IN THE SECOND WEEK OF FEBRUARY, both Rahul Gandhi and Narendra Modi hit the campaign trail in Odisha. The state, which is due to hold assembly elections within the next four months, has been governed for 14 years by Chief Minister Naveen Patnaik, whose Biju Janata Dal party controls two-thirds of Odisha’s 21 Lok Sabha seats and seven out of every ten of its assembly positions. In the months before Gandhi and Modi arrived, Patnaik was advertised by leaders of a potential third-front alliance as a front-runner for the coalition’s prime ministerial candidate.
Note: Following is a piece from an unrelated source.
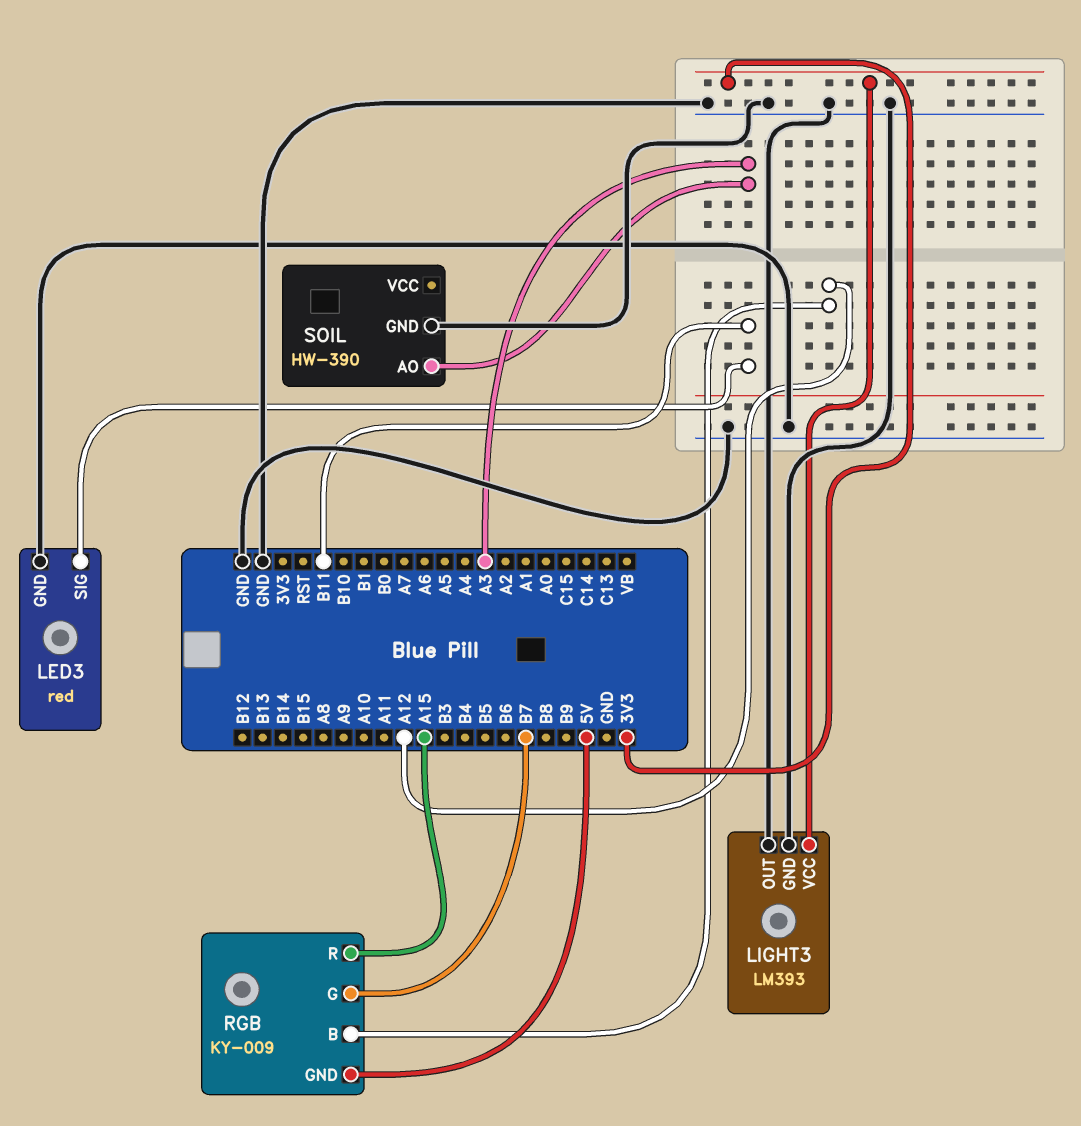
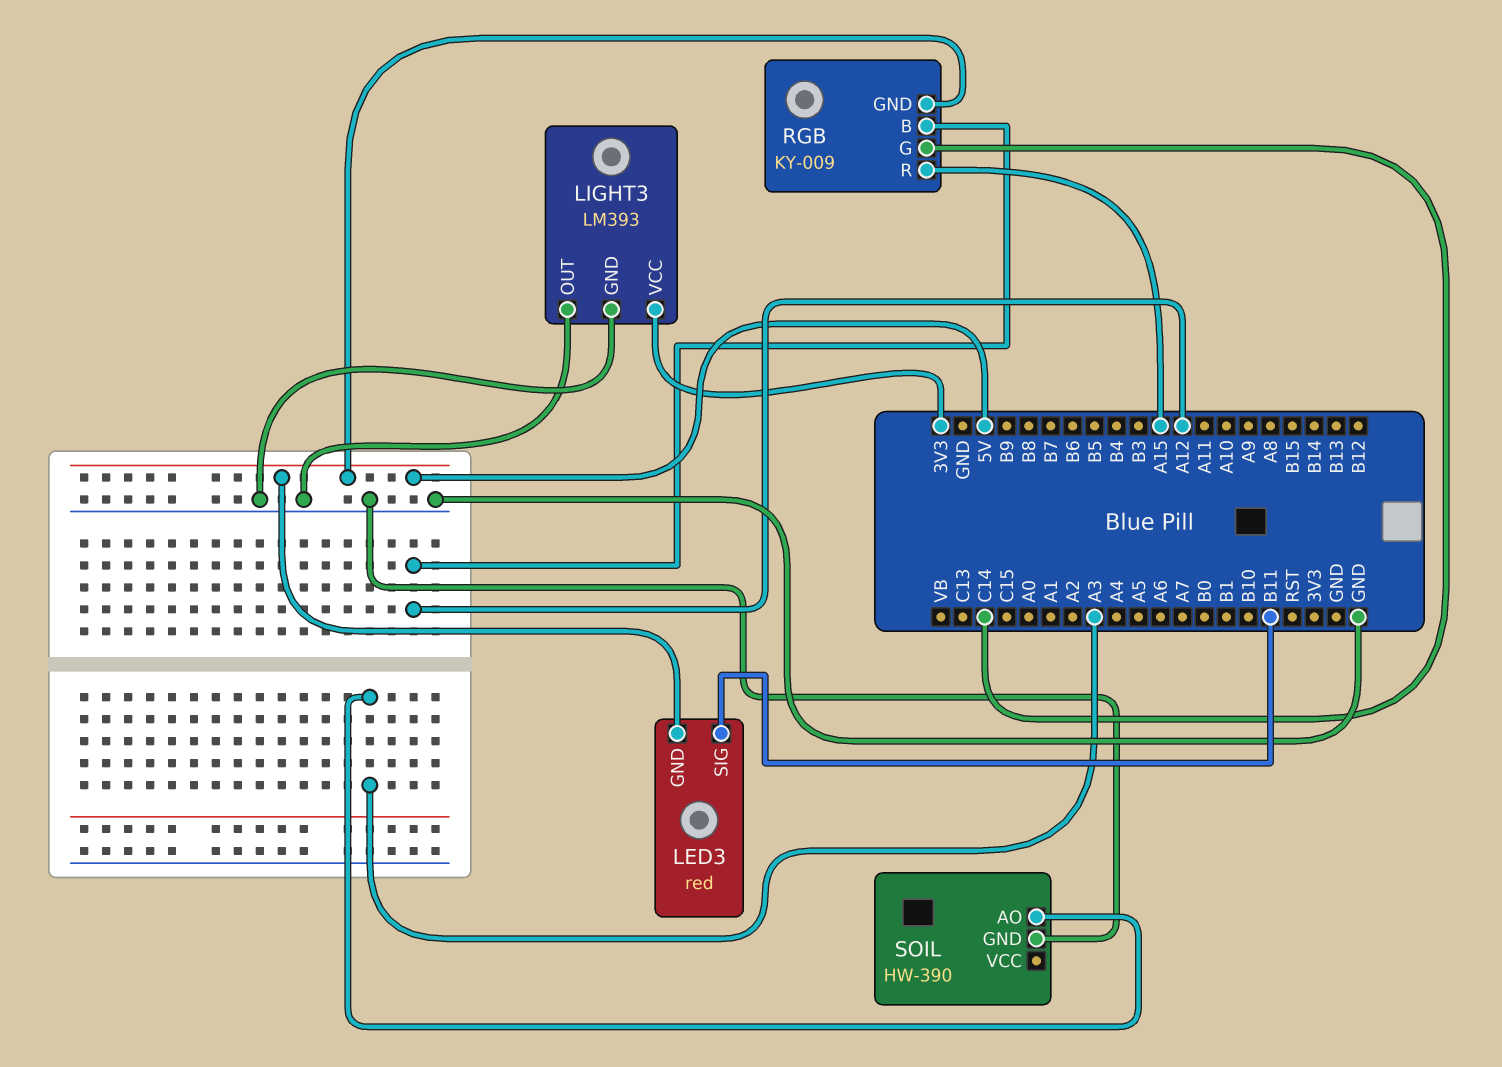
LED3 pin GND: GND -> 5V
RGB pin G: B7 -> C14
At a rally on 9 February, Gandhi tore into Patnaik’s administration, invoking a litany of malfeasance, including a Rs 60,000-crore scam probed by the central government’s MB Shah Commission on illegal mining. “Your money earned from coal, iron ore, manganese and different minerals are going to others’ pockets, while the state government is unable to run schools and hospitals,” Gandhi said. Two days later, Modi was more restrained; he avoided mentioning the corruption uncovered by the Shah Commission, but ridiculed the idea of a third-front alliance: “Eleven parties come together for the third front. They go to Delhi and take photos holding hands since they can’t show their faces in their states.”
The difference between the two speeches might be attributed to current political realities, which have everything to do with the only politician who really matters in the state—Patnaik. Even as he flirts with a third front, the chief minister, who was previously a BJP ally for over ten years, is seen as a man who might just as easily throw his weight behind a National Democratic Alliance government led by Modi.